I am really tired of her style of parenting. But when I tell my husband he gets offended and says I should back off -- she just does things differently. I really think she should follow my directions in taking care of my son. What do you think?

A. Of course your mother-in-law should follow your directions about caring for your baby. It's your job as his responsible and loving mother to see that he is cared for in the manner you deem appropriate and that is in his best interest.

Lay out your expectations to your mother-in-law/caregiver. If she continues to go against your requests, you must be willing to end the caregiving relationship and find another childcare arrangement.

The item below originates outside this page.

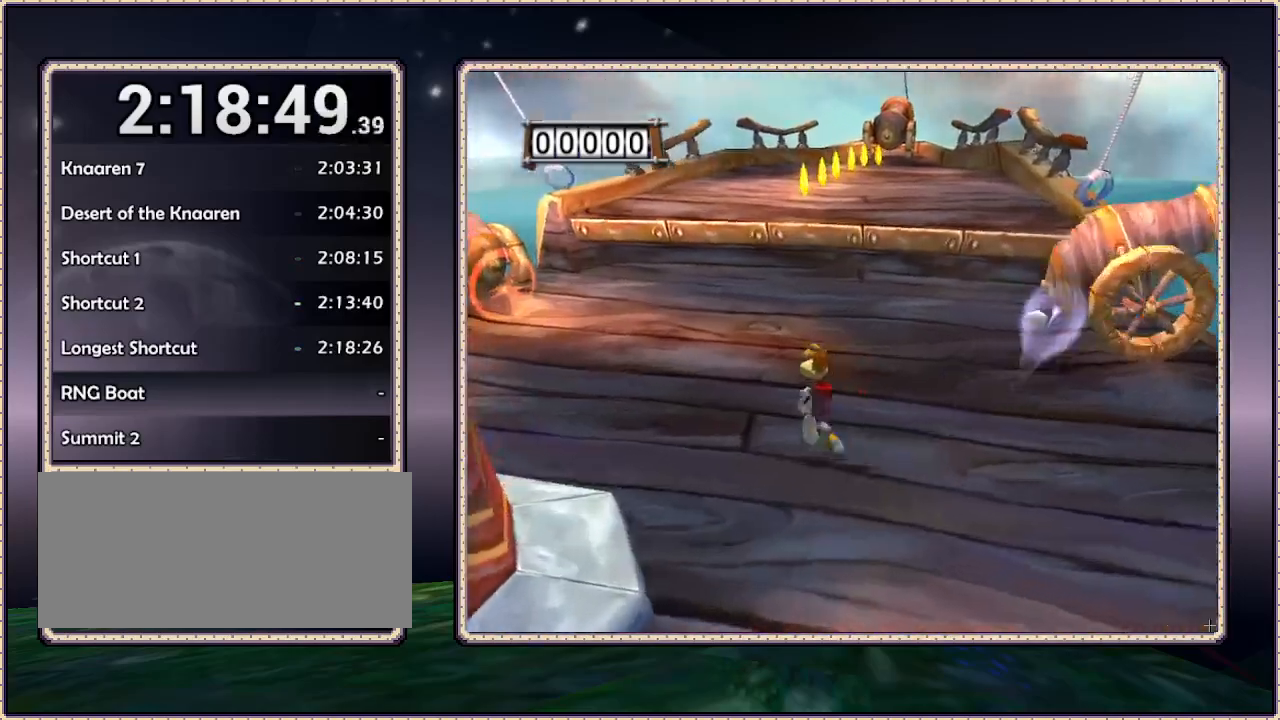
{"buttons": ["DPAD_UP", "DPAD_LEFT"], "events": []}
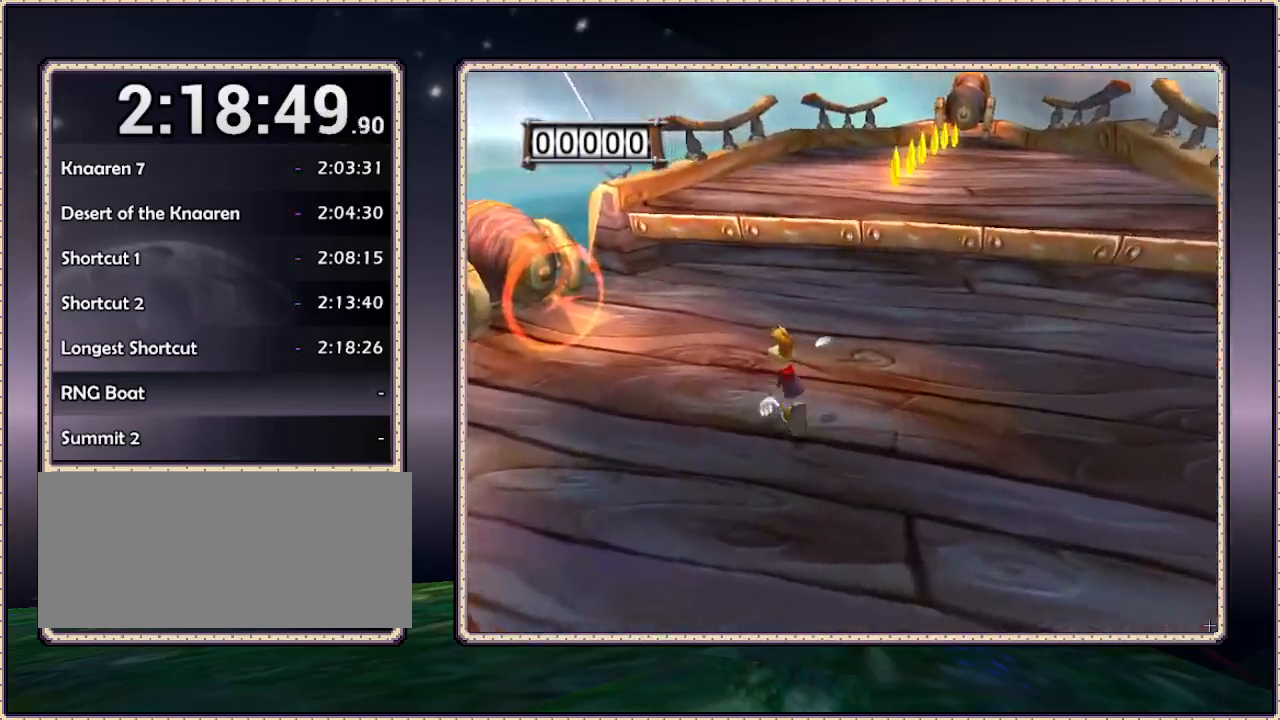
{"buttons": ["DPAD_UP", "DPAD_RIGHT"], "events": [[350, "DPAD_LEFT", "up"], [417, "DPAD_RIGHT", "down"]]}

It's important to explain to your husband that you have nothing against your mother-in-law -- you're simply concerned about the health and well-being of your baby. While you can't force your mother-in-law to do as she's told, she should follow your instructions out of respect for you as the baby's primary caregiver and the one who knows this child's needs best.

Grandma's Role

Remember to give your mother-in-law some grandparenting leverage. What your husband says is true: She most likely does do things differently, so accept those differences within reason. If, however, you feel that those differences jeopardize your child's health and well-being, that's when you draw the parenting line and say "no" to her services. Since your mother-in-law lives with you, this situation could be strained. Nevertheless, keep in mind that you're acting for the baby's sake and not for revenge.

Keep in mind that the grandmother's role here is a difficult one. She raised children, and she probably did a good job. When you ask her to care for her grandchild in a way that's different from how she parented, she might unfortunately view it as a personal attack on how she raised her children. Let's hope she's not out to prove that her way is right and your way is wrong. If this kind of tug-of-war is taking place, the person caught in the middle is that baby. Avoid this situation!

To make the situation work, here are a few suggestions to try:

  • Voice your appreciation for whatever she does that meets with your approval.
  • Only give her instructions that are critical to follow. Leave the rest up to her.
  • Ask her advice; doing so validates her credibility as grandparent and caregiver.
  • Talk about how fortunate you are to have her care for the baby, forgoing the need to take your child outside the home for childcare.

By following these four suggestions, the likelihood is greater that she'll be more willing to follow the instructions you feel you must give.